Shada Hassoun
In April last year, a 26 year-old Iraqi woman pulled off what many thought impossible: however briefly, she managed to unite swathes of Iraq’s Shiite and Sunni communities, each eager to claim her as one of their own.
The sound of gunfire – so often a grim backdrop to life in Baghdad – was this time the sound of celebration, and Shatha Hasoun became assured of superstar status across the Arab world. Her achievement? Hasoun won the fourth series of the ‘Star Academy’ pop show, and in doing so became the most high profile beneficiary of the region’s growing obsession with reality TV.
Star Academy is a bona-fide smash hit across the entire Arab world - a must-watch show across all demographics from Amman to Zahle. Once attracting 80 percent of Lebanon’s adolescent audience, it has made millions of dollars for its broadcaster, LBC. Along with its rival ‘Super Star’, the pan-Arab version of ‘Pop Idol’, the show has proved an all-singing, all-dancing testament to the universal appeal of reality TV.
Of course, the race is on to find this year’s ‘Star Academy’ – and two very different projects are vying for top spot. Egypt’s leading ‘unscripted’ media production company, TVision, is lining up the Arab world’s first celebrity reality TV show, ‘Al Tagrebah’, which will debut during Ramadan 2008.
The production team is no stranger to the Ramadan audience, which is a key period of the year for networks desperate to seize family audiences as they break their fast at sundown each day. The new show comes from the same people that created and produced ‘Al Shakka’, which was broadcast during Ramadan 2007, and quickly became known as one of the most popular programs in the history of Arab television. The Museum of Radio and Television in Los Angeles rated it as the most successful program in the Arab World during Ramadan, while almost all of Egypt’s leading newspapers, websites, and radio stations voted it the number one program during that period.
At the other end of the critical scale is ‘The Hydra Executives’, a concept based on Donald Trump’s ‘The Apprentice’ show. It is the brainchild of Dr. Sulaiman Al Fahim, CEO of Abu Dhabi-based Hydra Properties, and represents a bold move on behalf of the developer: reality TV as a multimillion dollar brand-building exercise.
From a marketing point of view, it already appears a masterstroke. Ahead of its June airdate ‘The Hydra Executives’ is already generating a buzz that suggests Hydra could be a household name by the end of the series. Then there are the rumours that Donald Trump himself will appear as a guest on the show – surely the ultimate endorsement for any self-regarding reality show.
There are, of course, exceptions to the success stories, although this can have as much to do with local sensibilities as the quality of programming.
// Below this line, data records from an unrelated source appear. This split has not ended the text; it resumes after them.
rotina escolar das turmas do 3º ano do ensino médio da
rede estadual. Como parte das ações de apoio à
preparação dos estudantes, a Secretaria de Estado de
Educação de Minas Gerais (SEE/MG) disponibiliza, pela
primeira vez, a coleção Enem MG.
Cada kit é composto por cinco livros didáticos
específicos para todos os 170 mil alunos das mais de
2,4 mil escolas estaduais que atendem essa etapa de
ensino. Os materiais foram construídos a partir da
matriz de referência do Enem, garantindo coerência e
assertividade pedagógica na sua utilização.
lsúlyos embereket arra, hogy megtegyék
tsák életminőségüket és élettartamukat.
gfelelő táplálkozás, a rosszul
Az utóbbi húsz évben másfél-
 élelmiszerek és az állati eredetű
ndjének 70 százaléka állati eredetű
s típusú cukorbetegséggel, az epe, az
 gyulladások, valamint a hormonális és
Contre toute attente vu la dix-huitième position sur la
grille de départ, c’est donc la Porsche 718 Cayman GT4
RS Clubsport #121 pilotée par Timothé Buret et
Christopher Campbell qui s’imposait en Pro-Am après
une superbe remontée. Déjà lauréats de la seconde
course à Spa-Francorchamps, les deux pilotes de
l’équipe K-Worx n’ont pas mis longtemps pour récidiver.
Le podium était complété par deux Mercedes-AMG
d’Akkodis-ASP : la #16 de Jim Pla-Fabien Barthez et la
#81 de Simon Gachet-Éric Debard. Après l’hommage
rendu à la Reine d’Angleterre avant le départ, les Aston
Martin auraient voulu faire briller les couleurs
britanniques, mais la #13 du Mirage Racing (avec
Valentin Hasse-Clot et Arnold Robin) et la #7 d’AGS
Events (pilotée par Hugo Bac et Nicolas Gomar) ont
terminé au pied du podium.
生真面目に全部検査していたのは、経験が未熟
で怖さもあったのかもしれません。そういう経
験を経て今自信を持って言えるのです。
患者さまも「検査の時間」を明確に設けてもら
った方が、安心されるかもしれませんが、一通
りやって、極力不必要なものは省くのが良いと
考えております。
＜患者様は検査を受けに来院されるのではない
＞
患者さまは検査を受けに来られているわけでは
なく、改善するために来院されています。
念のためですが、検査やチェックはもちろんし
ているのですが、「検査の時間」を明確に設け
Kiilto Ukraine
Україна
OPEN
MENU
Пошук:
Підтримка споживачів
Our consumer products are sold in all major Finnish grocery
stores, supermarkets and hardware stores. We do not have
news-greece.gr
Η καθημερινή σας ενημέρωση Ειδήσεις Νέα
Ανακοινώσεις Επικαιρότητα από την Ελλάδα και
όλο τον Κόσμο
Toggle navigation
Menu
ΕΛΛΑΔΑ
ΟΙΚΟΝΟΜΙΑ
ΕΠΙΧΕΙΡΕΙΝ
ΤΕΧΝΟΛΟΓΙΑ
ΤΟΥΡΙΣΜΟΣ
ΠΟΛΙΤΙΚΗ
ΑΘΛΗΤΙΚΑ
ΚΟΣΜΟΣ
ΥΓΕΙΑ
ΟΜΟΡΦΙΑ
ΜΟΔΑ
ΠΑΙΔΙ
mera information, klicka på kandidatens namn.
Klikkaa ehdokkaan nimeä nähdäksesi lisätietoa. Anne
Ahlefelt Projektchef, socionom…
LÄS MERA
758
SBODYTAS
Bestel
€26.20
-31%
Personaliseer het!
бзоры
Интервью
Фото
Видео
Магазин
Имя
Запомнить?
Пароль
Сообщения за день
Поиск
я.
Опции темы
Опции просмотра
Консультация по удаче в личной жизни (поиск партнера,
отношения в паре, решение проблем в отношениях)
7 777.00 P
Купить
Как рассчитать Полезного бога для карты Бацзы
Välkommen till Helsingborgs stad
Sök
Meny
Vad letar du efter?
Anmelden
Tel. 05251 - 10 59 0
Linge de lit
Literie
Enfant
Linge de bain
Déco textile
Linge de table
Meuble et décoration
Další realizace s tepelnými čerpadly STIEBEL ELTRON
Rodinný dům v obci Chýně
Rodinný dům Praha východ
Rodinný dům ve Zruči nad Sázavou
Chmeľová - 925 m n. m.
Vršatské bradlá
When ‘Star Academy’ first launched it came under intense criticism from conservative groups, and in 2004 Saudi-owned MBC TV bowed to pressure from Islamic fundamentalists and the Bahrain Information Ministry, indefinitely suspending ‘Al-Rayes’ - its version of ‘Big Brother’ - less than two weeks into the show. ‘Al-Rayes’ featured 12 contestants living in a villa on Amwaj, a small island in the Gulf state of Bahrain. Each week one person was to be evicted from the house, with the last remaining tenant winning $100,000 [USD]. However, critics weren’t assuaged by the fact that male and female contestants slept in separate quarters and had prayer rooms.